The rules are to be tightened following the expulsion of 6 pupils and the suspension of 22 others from the school in the southern Swedish town.
When leftover fireworks from the recent new year's celebrations exploded inside the school on Thursday, health and safety representative Leif Paulsson ordered the school's immediate closure.
The incident followed reports of boys urinating in girls' shoes, as well as repeated bullying and beatings on school premises.
The only exception to the new rule is the teaching of foreign languages. Otherwise only Swedish will be tolerated.
"This means that pupils may speak only Swedish in the classroom and in the corridors. This applies even when they are speaking to each other.
"We are doing this so that others will not be able to think that they are saying anything insulting," principal Patrik Helgesson told newspaper Helsingborgs Dagblad.

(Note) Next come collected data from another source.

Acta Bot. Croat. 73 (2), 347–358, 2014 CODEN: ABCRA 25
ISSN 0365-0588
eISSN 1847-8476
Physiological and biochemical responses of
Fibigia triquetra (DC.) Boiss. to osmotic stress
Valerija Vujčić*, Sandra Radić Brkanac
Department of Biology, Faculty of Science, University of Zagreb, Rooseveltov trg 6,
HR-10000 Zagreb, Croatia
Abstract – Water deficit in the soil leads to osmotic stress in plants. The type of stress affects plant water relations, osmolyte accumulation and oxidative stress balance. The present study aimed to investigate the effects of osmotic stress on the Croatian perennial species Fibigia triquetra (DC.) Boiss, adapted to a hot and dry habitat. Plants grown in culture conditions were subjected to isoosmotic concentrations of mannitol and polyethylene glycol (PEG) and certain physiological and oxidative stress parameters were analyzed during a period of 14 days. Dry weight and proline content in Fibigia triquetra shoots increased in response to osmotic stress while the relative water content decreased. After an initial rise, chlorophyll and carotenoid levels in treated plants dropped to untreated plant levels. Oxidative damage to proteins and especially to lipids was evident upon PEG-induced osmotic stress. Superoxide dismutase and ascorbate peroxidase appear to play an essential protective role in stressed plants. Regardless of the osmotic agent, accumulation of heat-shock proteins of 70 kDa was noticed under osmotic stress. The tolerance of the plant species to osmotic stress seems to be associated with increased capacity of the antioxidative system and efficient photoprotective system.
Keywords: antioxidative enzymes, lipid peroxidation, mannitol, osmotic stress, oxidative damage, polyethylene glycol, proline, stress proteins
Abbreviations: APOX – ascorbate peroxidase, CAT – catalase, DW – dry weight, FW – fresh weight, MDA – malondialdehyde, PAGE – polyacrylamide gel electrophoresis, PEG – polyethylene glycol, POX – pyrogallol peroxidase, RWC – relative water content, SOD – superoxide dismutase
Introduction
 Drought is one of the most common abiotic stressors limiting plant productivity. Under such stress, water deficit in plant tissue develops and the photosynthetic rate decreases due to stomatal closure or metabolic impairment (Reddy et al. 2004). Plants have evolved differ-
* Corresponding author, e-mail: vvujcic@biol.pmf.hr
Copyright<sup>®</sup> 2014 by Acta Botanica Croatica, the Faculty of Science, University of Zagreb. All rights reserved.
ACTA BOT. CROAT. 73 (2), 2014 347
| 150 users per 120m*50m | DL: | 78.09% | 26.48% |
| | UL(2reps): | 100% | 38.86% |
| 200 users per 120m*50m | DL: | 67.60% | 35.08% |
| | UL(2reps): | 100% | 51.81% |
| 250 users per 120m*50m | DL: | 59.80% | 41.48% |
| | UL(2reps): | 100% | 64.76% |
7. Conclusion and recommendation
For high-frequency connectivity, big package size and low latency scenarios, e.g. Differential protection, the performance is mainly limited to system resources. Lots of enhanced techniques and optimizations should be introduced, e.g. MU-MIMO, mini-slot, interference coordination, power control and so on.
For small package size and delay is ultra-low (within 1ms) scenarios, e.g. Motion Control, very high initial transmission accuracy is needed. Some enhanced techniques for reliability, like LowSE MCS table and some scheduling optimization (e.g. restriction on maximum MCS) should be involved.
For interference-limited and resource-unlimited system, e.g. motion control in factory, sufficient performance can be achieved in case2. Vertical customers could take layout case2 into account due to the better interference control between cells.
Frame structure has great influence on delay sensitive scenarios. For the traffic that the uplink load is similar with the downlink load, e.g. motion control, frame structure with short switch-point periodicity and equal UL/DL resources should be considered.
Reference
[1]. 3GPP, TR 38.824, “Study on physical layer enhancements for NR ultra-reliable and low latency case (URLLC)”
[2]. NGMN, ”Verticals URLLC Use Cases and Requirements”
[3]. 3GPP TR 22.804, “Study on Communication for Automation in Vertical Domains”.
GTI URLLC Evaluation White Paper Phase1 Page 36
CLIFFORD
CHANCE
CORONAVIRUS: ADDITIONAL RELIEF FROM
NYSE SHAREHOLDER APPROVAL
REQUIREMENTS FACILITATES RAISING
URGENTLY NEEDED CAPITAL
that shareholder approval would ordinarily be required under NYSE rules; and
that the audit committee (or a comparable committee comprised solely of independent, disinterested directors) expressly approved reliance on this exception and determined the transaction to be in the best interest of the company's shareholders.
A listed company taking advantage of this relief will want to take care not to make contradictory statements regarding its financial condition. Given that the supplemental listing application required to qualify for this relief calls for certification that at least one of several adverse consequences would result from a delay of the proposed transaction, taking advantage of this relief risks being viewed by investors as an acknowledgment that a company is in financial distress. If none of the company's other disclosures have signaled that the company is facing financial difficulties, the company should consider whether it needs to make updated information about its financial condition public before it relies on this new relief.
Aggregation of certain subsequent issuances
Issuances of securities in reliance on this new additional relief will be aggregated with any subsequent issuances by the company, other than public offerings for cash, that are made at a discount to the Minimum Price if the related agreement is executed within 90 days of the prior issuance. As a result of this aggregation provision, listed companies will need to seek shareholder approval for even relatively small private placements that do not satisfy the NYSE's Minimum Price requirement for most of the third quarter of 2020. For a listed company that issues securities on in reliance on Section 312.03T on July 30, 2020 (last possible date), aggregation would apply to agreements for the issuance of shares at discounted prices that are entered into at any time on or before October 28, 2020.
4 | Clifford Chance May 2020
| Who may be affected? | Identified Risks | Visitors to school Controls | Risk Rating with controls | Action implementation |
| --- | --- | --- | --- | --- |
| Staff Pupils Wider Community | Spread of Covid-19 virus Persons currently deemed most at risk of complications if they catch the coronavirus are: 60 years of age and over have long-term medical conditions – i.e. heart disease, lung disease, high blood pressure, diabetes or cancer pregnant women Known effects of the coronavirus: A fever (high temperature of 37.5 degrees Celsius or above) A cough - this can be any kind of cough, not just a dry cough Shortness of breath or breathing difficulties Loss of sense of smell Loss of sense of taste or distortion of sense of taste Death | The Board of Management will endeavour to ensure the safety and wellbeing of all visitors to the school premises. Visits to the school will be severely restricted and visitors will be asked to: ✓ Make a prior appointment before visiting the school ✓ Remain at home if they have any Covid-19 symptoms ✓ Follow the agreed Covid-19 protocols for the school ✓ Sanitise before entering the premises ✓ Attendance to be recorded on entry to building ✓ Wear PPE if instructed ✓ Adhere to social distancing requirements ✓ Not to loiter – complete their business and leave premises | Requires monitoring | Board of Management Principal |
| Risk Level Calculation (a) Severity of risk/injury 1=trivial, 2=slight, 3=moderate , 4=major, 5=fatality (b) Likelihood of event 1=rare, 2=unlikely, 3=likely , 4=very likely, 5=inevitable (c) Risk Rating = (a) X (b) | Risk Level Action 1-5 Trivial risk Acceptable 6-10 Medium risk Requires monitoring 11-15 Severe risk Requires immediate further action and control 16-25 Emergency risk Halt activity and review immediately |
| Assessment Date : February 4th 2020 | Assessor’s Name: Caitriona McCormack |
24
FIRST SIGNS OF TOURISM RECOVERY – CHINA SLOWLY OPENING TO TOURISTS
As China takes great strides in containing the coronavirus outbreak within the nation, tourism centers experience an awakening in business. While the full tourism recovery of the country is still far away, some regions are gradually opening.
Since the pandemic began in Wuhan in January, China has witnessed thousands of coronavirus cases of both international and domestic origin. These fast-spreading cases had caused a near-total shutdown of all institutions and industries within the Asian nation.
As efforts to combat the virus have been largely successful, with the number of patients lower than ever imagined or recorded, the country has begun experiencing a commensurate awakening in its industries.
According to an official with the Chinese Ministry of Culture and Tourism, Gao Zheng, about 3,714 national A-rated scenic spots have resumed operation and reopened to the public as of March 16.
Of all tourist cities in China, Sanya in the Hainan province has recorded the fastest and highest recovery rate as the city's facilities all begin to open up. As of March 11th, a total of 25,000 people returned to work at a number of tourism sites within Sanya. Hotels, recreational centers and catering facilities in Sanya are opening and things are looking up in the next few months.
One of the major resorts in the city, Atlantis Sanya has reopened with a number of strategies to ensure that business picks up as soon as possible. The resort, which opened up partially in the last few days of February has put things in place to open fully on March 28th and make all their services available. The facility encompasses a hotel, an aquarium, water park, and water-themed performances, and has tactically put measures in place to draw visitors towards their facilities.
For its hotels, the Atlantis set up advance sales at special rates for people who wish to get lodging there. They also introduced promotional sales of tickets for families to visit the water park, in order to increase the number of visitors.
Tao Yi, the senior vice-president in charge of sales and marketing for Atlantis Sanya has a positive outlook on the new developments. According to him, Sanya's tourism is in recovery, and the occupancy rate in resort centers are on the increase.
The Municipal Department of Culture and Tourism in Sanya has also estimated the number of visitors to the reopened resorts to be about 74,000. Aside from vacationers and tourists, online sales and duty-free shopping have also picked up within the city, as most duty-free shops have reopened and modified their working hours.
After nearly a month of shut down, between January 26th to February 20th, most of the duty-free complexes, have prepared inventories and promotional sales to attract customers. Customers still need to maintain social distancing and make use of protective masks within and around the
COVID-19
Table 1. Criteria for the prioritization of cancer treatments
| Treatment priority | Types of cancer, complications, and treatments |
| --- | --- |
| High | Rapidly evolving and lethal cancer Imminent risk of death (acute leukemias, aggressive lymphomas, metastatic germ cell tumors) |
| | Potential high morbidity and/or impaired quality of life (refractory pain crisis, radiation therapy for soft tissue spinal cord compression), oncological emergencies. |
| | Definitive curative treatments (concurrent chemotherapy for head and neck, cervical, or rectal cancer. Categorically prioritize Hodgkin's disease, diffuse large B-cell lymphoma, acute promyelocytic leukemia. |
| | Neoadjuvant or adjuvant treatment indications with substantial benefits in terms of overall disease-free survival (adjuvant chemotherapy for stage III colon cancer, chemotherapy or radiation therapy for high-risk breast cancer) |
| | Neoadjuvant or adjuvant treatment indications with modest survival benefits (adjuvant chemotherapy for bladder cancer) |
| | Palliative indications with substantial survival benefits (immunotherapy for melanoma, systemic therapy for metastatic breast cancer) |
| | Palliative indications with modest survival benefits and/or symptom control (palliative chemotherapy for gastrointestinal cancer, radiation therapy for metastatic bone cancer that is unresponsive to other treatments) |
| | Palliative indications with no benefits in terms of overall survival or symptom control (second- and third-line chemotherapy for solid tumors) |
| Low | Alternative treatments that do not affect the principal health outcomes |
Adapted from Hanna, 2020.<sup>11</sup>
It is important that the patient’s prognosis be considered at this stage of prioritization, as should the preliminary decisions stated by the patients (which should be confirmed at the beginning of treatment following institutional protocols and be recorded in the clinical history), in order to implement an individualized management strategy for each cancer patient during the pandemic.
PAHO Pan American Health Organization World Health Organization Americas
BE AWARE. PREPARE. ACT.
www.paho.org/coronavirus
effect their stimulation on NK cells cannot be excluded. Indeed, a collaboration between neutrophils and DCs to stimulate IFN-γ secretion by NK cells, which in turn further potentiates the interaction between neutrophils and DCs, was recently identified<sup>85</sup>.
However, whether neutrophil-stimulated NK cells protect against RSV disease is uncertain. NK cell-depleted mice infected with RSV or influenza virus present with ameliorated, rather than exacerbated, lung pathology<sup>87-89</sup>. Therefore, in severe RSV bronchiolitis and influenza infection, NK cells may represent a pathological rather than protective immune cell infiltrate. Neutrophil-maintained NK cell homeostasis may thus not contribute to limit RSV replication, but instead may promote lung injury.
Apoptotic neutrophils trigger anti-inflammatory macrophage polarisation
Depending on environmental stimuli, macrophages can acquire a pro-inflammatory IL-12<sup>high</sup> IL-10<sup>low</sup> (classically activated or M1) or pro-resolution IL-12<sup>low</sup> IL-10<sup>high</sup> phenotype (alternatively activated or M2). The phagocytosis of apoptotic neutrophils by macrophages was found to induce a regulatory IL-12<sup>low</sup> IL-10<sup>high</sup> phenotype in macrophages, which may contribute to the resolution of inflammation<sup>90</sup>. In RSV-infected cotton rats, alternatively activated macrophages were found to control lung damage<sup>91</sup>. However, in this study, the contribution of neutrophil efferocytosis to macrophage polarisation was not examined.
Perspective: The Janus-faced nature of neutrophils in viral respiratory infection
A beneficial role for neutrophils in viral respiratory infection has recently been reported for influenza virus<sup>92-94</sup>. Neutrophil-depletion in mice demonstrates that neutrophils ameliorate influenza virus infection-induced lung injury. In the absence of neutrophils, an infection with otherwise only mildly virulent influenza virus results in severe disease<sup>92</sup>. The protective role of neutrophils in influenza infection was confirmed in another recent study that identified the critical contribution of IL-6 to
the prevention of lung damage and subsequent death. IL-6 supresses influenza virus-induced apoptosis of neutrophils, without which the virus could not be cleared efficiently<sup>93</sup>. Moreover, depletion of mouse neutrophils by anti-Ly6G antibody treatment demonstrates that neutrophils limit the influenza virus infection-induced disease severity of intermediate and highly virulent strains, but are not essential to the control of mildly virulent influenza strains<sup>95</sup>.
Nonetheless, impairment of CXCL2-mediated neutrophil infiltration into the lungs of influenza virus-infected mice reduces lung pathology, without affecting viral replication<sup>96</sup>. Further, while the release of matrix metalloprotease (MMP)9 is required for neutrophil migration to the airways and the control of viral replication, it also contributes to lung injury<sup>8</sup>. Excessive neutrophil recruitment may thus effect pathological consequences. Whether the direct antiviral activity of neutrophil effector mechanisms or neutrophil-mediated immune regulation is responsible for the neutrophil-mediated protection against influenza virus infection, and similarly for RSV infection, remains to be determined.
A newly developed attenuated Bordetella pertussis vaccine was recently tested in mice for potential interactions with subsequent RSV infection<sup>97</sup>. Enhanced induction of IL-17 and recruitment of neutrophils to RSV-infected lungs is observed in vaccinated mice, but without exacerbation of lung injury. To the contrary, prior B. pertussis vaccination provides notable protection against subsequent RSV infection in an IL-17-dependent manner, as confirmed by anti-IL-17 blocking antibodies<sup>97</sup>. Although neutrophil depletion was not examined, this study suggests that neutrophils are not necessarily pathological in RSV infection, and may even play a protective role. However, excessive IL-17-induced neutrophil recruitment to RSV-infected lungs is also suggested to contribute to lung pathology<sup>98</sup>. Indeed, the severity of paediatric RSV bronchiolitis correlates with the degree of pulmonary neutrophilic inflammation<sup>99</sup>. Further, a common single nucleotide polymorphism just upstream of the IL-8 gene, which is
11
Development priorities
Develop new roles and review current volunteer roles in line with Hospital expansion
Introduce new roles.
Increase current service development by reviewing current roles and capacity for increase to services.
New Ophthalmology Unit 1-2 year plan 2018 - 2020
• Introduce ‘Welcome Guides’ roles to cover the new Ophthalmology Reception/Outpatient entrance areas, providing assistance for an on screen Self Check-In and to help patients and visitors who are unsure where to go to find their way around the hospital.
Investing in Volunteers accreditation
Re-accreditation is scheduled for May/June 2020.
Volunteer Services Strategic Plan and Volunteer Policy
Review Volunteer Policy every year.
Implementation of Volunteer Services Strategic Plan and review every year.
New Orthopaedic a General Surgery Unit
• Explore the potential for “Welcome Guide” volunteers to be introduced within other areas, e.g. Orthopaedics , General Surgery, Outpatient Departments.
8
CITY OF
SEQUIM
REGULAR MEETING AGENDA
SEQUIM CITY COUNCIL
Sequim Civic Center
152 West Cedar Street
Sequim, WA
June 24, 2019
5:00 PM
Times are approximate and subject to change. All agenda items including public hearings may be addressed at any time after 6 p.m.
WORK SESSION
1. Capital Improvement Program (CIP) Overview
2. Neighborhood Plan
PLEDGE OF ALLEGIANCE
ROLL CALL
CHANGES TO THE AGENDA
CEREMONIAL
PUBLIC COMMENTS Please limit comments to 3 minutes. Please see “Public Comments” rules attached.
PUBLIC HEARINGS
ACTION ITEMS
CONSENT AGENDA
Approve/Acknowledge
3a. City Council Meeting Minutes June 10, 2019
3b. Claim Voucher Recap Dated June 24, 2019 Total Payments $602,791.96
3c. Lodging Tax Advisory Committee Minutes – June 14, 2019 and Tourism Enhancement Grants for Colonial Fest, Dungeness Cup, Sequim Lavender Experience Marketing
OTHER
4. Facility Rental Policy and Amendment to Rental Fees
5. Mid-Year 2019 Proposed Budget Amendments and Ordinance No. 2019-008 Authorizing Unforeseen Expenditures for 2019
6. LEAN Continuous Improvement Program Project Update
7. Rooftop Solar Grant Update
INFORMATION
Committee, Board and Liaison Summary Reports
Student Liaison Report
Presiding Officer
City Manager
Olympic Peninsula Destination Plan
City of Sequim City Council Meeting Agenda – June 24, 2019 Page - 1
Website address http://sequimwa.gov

The Swedish Children's Ombudsman, Lena Nyberg, is deeply critical of the measures.
"As an adult one must try to reach agreement with the children at a school before introducing this type of regulation. Disciplinary rules always work best where there is consensus," Nyberg told Helsingborgs Dagblad.
"The situation in Landskrona seems to be one of abdication, whereby staff have long since handed over power. Now they are trying to take the power back by settinmg the rules unilaterally.
"There is a large dose of discrimination against children who speak a different native language. The first thing that strikes me is that there are many newly arrived children of refugees in Landskrona who have not yet had the time to learn Swedish. Are they supposed to avoid saying anything at all during the school day?" she added.
Parents will be notified if a pupil revert to speaking his or her first languages. If the pupil continues doing so despite initial warnings the parents will be brought to the school for further discussion. If this does not solve the problem all parties involved will be called to a conference to discuss a potential solution.
Gustav Adolf School is the first to impose the sort of language ban suggested recently by two Liberal Party politicians in the nearby city of Malmö.
"Some pupils at Gustaf Adolf School have been threatened and harassed in the native languages of other pupils, which is why the rules have been tightened," said administrative manager Ylva Runnström.
"Only Swedish may be spoken on school grounds. There are already rules prohibiting harassment and this is a continuation of those.
"I am going to raise the issue of whether this should also be the case in other schools. It is important that we have the same levels of tolerance in all our schools," she added.
Ingegärd Milborn, a legal expert at the Swedish National Agency for Education, has not heard of similar measures at any other school and is uncertain as to the legality of the new regulation.
"The question is whether this can viewed as insulting towards the children. Forbidding children from speaking their native language is a sensitive matter. The situation is complicated for the school," she told Helsingborgs Dagblad.